岩井秀人「ひきこもり入門」【第4回後編】母に聞く、ひきこもった子供に親ができること


それ以上夫に言わせちゃいけないし、それ以上息子に聞かせちゃいけないと思った

──秀人さんとお父さんがケンカをしている様子を目撃したときはどうされていたんですか。

母 横から違う意見を言ったことはたくさんありますけど、本当に止めに入ったのは1回だけです。

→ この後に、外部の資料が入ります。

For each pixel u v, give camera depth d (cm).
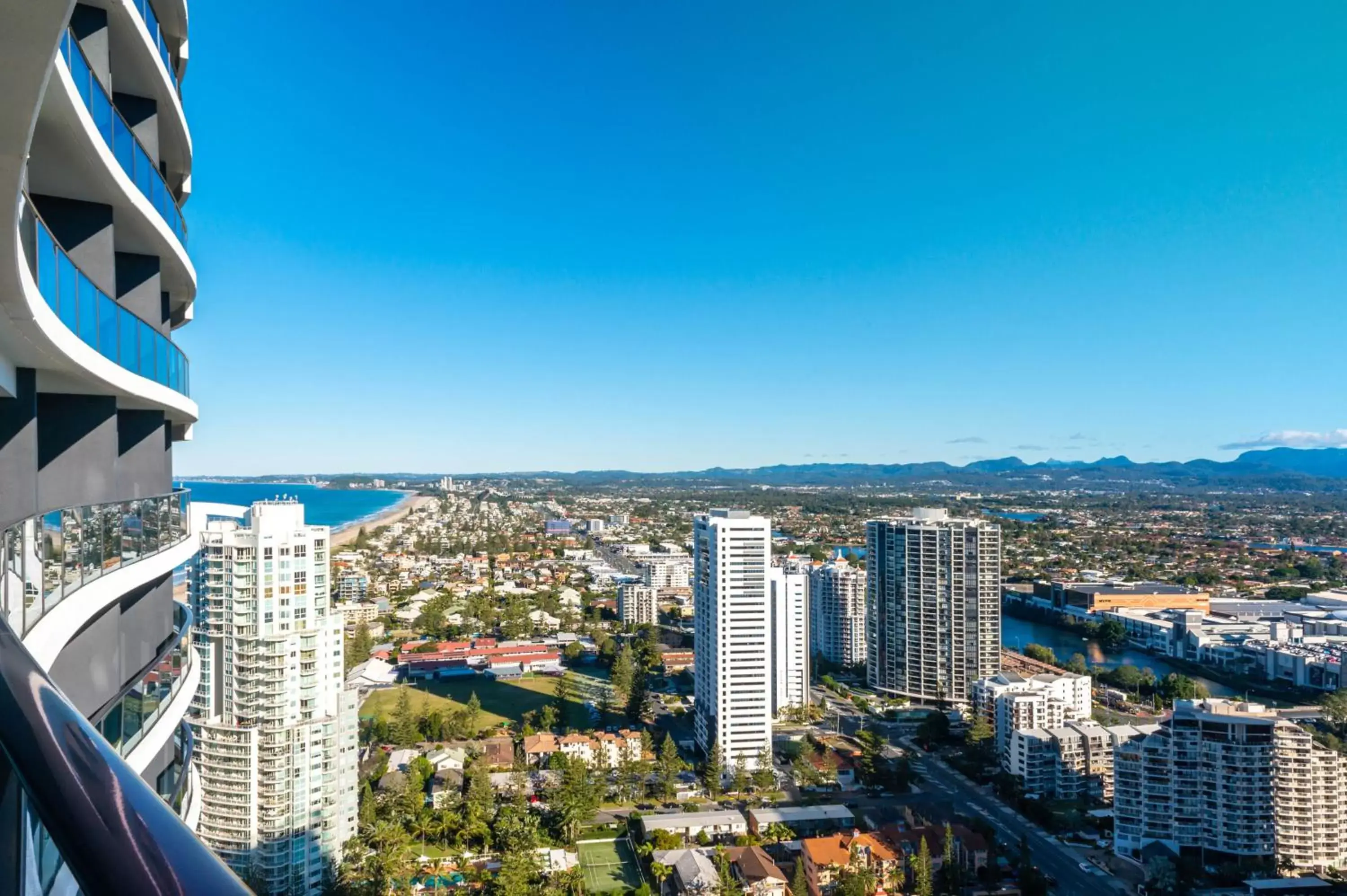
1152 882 8075
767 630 11288
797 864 8356
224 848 6681
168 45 2673
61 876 577
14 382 1636
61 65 1442
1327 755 8681
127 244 2298
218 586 6919
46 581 1453
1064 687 12394
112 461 2030
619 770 10975
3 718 472
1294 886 7850
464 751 11888
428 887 8038
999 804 10531
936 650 14988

親子だからケンカというか、親が上から言う感じなんですけど、夫が秀人を全否定するみたいな言い方をしてたときがあったんです。「だからお前はダメなんだ」「親に食わせてもらってるのにその言い草はなんだ」とかいうような話になってて。言ってることは秀人には反論の余地がないくらいの事実なんだけど、秀人自身にはどうにもならなくてそうなっちゃってることを一方的に言いつづけてました。

子供に言うべきじゃないことを言ってるなと思ってたんです。だんだんと言い方もエスカレートしてきたので、「それ以上言ったら私は本気で怒るからね。もうそれ以上言わないで」って私は横で言ってたんですけど、それでもまだやめないので駆け寄って、夫を叩いちゃったんです。それ以上言わせちゃいけないし、それ以上聞かせちゃいけないと思って。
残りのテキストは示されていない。